Gli agenti del commissariato di Pachino (Siracusa) hanno eseguito tre ordinanze di custodia cautelare in carcere per minacce e danneggiamento. L’indagine – coordinata dalla Direzione distrettuale antimafia di Catania e condotta dagli agenti guidati da Maria Antonietta Malandrino – è scattata dopo che, lo scorso 29 dicembre, un ordigno rudimentale aveva danneggiato l’auto dell’avvocato Adriana Quattropani mentre, in qualità di curatore fallimentare, stava ponendo i sigilli a una pompa di benzina a Pachino.
Gli arrestati sono Giuseppe Vizzini, 54 anni, detto “Peppe Marcuottu”, e i figli Simone e Andrea, di 29 e 24 anni. I tre, ritenuti dagli investigatori vicini al clan Giuliano, si trovano nel carcere di Bicocca, a Catania, mentre un quarto uomo, Giovanni Aprile, 40 anni, è attualmente ricercato. Il danneggiamento dell’auto di proprietà dell’avvocato Quattropani è avvenuto lo scorso 29 dicembre. Il legale, in qualità di curatore fallimentare stava ponendo i sigilli a un distributore di benzina gestito dalla ditta della moglie di Giuseppe Vizzini. Gli investigatori hanno ricostruito quanto accaduto in piazza Indipendenza grazie alle telecamere che riprendono le fasi dell’attentato, compreso l’acquisto di un accendino poco prima dell’esplosione. Poi ci sono le intercettazioni telefoniche tra Giuseppe Vizzini e Salvatore Giuliano e alcune testimonianze. L’avvocato, nel febbraio precedente all’attentato, quando si era recata per la prima volta a Pachino, aveva ricevuto minacce.

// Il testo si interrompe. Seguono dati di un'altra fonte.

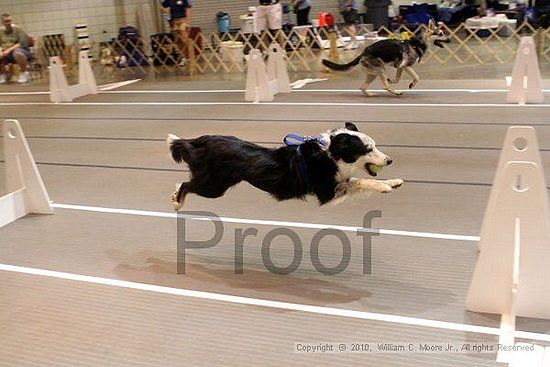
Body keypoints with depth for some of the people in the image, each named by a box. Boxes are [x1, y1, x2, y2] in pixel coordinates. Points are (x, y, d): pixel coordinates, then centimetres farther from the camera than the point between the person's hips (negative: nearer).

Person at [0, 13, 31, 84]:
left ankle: (24, 73, -16)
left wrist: (9, 50, -23)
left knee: (17, 53, -41)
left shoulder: (17, 29, -4)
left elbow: (23, 43, -14)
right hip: (6, 54, 4)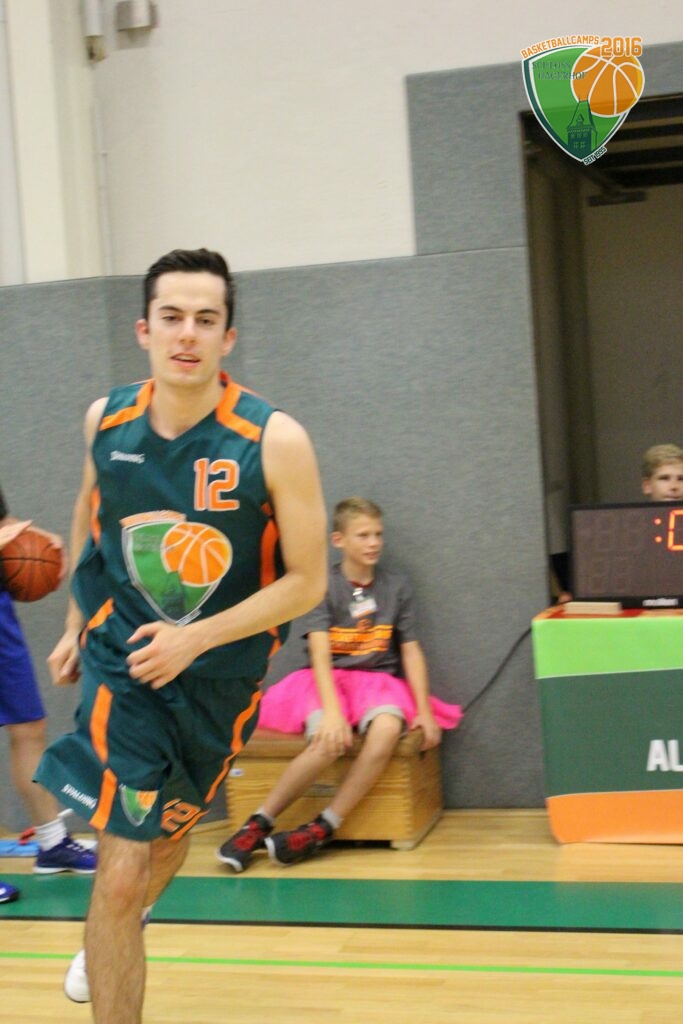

LEGAMI COL CLAN GIULIANO – Accertati i legami degli indagati con il clan Giuliano ed il boss Salvatore Giuliano e la sussistenza di rapporti imprenditoriali: il figlio di Giuliano e quello di Vizzini sono i due titolari dell’impresa agricola “La Fenice” avviata nel 2013 e attiva nel settore della produzione ortofrutticola.
IL BOSS: “IL GIORNALISTA? MA FALLO AMMAZZARE” – L’ordinanza dell’operazione odierna riporta anche l’intercettazione di un inquietante dialogo tra il boss Giuliano e Giuseppe Vizzini: “Su lurdu”, dice Vizzini. E Giuliano: “Lo so, ma questo perché non si ammazza, ma fallo ammazzare”. Il riferimento è al direttore del sito d’inchiesta “La Spia” e collaboratore dell’agenzia di stampa Agi Paolo Borrometi.